The data can be loaded via: > library(mlbench) > data(Soybean) > ## See ?Soybean for details
soybean <- data(Soybean)
Soybean %>% select(!Class)%>% drop_na() %>% gather() %>% ggplot(aes(value)) + geom_bar() + facet_wrap(~ key)
Degenerate distributions are distributions where the variable primarily takes one value and others occur at a very low rate. Here we can say ‘mycelium’, ‘scleroita’, and ‘roots’ seem to be degenerate.
Soybean %>%
summarise_all(list(~is.na(.)))%>%
pivot_longer(everything(),
names_to = "variables", values_to="missing") %>%
count(variables, missing) %>%
ggplot(aes(y=variables,x=n,fill=missing))+
geom_col()
Soybean %>% filter_all(any_vars(is.na(.))) %>% select(Class) %>% group_by(Class) %>% summarise(count = n())
## # A tibble: 5 x 2
## Class count
## <fct> <int>
## 1 2-4-d-injury 16
## 2 cyst-nematode 14
## 3 diaporthe-pod-&-stem-blight 15
## 4 herbicide-injury 8
## 5 phytophthora-rot 68
All missing data is contained within the five classes shown above. Of the predictors, it seems ‘hail’, ‘lodging’, ‘sever’ and ‘seed.tmt’ have the most missing values.

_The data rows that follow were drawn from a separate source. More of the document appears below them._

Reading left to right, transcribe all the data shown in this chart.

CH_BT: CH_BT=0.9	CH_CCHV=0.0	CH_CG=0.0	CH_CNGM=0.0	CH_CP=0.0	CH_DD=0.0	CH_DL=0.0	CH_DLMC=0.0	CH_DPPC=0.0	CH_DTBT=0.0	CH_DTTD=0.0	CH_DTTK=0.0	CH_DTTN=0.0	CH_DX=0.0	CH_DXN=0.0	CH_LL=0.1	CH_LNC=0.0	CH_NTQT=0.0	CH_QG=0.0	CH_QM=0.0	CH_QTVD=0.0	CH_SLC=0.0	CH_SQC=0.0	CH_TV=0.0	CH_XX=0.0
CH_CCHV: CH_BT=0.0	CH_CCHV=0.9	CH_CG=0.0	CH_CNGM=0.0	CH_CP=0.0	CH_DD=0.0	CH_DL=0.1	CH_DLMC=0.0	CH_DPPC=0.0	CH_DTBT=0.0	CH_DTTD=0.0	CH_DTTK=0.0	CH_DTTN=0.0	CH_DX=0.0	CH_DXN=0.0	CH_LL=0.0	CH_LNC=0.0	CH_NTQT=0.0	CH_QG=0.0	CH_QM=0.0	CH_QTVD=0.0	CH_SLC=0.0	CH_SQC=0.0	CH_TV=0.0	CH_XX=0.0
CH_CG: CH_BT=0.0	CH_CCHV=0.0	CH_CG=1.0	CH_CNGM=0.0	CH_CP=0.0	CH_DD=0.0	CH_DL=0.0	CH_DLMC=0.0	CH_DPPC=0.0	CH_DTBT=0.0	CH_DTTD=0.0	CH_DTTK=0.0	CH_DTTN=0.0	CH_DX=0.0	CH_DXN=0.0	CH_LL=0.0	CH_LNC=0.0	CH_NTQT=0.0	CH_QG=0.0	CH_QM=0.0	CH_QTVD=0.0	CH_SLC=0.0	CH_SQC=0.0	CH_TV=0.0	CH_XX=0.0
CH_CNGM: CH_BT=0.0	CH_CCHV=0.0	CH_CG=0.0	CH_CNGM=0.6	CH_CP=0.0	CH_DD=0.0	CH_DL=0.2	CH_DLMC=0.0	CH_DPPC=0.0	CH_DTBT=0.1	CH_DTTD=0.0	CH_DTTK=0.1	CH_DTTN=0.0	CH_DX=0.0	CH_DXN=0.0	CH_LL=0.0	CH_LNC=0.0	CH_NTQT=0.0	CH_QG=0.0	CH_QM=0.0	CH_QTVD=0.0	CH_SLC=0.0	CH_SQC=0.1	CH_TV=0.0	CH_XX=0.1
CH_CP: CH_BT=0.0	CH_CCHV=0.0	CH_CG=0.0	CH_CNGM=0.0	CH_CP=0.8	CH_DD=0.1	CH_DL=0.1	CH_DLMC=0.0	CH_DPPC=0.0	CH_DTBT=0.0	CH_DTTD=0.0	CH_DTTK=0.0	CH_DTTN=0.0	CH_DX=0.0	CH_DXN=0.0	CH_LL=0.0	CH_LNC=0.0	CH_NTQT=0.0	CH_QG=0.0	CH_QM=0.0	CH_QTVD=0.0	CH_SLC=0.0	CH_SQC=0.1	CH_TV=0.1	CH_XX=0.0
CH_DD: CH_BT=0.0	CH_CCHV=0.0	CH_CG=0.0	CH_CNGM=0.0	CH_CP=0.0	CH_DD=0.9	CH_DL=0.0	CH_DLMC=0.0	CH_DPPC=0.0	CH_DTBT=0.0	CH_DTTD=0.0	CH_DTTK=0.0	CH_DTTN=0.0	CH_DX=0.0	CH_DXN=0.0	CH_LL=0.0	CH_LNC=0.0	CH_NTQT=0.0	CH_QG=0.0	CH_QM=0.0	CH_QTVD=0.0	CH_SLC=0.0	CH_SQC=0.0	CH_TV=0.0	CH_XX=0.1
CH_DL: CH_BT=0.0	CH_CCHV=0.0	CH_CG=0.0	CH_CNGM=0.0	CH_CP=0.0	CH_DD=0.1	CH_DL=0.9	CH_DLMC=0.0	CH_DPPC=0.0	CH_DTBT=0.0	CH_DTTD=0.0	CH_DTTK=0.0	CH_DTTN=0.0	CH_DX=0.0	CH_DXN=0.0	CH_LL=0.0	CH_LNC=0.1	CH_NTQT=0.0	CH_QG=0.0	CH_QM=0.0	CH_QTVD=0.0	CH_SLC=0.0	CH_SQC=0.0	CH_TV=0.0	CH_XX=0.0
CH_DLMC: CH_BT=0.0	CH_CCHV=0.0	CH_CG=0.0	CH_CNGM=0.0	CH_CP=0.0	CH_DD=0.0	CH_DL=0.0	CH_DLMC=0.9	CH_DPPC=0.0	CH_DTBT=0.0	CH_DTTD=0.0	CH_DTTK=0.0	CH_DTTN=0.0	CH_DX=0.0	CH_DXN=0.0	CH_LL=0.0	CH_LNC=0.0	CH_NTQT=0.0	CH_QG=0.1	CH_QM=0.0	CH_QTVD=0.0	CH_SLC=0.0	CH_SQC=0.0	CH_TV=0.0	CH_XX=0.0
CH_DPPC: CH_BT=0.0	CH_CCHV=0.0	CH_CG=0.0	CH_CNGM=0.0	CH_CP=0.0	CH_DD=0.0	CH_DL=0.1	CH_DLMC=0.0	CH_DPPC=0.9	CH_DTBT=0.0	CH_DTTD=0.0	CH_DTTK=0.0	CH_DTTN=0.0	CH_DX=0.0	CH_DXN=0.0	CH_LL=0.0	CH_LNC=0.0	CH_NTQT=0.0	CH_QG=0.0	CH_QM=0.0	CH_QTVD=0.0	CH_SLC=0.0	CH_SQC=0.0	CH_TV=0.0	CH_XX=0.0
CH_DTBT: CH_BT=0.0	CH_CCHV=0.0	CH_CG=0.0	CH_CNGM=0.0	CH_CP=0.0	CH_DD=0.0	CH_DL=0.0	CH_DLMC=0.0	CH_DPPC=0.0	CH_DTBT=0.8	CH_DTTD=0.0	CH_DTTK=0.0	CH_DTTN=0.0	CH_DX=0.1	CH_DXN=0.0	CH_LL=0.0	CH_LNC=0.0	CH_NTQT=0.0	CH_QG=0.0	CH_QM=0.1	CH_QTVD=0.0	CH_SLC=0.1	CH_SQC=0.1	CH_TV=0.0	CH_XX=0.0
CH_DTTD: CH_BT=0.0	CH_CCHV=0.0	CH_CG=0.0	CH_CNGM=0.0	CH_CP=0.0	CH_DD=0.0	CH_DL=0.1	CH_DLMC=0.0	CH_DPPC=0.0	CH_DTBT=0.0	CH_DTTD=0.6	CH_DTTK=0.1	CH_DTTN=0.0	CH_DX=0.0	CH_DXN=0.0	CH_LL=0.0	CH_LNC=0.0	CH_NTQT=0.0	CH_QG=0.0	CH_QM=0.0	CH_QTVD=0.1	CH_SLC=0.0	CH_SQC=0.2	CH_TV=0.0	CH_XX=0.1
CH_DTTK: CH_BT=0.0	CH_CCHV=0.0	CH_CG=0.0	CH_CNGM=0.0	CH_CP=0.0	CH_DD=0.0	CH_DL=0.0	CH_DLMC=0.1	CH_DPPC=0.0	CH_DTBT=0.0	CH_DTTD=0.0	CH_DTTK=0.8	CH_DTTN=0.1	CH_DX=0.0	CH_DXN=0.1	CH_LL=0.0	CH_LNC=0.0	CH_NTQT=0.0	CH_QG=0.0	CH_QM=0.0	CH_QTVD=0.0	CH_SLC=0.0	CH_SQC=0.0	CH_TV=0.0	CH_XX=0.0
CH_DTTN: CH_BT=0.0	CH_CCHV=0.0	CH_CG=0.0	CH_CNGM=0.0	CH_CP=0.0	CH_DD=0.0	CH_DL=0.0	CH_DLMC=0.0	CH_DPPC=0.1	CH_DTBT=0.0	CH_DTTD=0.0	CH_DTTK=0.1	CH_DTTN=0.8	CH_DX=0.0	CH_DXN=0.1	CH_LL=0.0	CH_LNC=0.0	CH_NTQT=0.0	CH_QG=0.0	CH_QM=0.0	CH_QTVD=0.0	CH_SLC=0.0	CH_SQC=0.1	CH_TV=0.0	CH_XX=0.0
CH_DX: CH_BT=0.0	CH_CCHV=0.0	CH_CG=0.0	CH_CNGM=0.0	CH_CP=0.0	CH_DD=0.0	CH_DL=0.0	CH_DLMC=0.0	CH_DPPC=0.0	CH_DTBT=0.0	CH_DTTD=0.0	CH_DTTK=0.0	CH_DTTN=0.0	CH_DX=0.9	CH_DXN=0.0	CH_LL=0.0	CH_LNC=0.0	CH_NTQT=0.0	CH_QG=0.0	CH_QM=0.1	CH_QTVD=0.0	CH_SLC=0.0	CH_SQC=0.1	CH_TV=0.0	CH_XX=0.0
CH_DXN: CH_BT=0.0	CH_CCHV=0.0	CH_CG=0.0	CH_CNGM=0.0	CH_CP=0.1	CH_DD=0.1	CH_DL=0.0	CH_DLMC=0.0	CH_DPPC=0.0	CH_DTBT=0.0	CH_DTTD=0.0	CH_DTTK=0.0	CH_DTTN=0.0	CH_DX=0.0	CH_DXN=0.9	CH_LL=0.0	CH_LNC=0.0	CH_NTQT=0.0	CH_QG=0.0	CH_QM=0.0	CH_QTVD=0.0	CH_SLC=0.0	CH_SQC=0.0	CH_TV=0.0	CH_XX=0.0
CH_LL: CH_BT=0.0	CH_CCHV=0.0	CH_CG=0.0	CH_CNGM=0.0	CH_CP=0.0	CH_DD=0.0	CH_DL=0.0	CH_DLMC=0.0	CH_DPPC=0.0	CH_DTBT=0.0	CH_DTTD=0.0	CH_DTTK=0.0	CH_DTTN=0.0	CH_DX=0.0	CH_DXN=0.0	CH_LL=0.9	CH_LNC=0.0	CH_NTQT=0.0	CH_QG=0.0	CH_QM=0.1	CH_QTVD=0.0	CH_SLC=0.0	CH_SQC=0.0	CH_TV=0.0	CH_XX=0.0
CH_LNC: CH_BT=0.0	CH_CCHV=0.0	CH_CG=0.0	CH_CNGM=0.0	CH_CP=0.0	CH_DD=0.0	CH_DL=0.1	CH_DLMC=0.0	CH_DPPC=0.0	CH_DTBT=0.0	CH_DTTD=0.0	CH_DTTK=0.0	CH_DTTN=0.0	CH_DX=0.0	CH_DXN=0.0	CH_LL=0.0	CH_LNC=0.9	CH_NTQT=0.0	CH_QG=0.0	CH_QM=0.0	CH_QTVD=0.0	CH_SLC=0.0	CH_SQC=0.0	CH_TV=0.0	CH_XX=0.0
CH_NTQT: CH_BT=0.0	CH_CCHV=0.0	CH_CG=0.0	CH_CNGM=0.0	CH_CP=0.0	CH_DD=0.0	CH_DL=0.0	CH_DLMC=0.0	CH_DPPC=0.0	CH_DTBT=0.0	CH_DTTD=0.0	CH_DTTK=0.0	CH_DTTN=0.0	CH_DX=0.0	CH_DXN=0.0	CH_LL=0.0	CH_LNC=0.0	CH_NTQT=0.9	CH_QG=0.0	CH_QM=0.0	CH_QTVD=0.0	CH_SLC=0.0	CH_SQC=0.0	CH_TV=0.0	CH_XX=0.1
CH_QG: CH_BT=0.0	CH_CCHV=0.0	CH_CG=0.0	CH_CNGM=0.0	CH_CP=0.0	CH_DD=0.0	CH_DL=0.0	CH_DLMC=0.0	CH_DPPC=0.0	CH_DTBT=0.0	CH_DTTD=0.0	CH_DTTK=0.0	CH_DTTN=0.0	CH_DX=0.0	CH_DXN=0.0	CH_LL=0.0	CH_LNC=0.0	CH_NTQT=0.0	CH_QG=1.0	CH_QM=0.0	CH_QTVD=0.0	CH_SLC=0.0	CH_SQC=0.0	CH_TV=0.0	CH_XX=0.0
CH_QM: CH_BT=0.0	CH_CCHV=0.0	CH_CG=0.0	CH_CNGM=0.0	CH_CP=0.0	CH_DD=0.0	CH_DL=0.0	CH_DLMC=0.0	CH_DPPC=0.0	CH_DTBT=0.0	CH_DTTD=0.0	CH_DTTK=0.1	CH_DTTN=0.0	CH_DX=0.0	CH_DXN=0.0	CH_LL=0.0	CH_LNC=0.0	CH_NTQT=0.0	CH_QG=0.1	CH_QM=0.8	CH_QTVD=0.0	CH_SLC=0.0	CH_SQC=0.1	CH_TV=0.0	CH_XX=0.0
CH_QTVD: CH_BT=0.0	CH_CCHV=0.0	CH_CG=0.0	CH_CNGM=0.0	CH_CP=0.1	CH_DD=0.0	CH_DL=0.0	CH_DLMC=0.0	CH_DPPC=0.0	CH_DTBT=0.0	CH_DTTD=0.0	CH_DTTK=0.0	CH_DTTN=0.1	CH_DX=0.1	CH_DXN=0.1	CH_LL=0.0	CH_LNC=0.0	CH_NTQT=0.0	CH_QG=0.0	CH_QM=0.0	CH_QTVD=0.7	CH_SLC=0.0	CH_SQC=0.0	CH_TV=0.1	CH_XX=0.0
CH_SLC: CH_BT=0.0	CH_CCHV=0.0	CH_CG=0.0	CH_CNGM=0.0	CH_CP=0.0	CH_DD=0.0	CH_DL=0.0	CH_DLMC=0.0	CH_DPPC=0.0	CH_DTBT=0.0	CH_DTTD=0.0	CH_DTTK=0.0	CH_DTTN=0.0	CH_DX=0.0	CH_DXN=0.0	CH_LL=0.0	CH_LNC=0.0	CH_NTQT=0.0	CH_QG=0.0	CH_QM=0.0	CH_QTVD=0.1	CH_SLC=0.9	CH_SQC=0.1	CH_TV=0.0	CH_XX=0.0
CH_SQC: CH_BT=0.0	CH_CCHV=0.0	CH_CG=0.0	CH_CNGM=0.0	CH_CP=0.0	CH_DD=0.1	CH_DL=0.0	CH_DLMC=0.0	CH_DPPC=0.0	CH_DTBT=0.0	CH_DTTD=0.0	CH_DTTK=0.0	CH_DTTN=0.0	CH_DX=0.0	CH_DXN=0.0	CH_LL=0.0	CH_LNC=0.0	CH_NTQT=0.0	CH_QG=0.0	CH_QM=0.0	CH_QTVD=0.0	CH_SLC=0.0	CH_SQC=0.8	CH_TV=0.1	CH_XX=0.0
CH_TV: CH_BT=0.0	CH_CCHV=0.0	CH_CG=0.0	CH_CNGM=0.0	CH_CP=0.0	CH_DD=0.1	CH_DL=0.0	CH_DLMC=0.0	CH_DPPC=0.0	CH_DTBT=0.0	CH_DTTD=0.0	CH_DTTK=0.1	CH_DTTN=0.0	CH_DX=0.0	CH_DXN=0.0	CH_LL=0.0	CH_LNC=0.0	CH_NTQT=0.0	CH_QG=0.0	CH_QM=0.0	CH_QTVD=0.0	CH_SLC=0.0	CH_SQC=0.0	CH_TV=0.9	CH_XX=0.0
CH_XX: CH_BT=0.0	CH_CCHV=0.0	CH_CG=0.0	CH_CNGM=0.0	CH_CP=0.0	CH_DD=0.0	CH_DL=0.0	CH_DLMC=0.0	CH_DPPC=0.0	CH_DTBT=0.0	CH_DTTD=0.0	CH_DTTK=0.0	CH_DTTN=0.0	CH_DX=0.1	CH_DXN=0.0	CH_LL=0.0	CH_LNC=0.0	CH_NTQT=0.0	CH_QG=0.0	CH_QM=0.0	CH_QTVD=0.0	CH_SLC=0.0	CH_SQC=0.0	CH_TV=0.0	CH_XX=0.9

Imputation is one way we can account for missing data without getting rid of it all together. For the imputation strategy we can fill the missing data with several values such as: maxia, minima, mean, or median. For this strategy filling in the missing data with the mean for that column would be the best approach.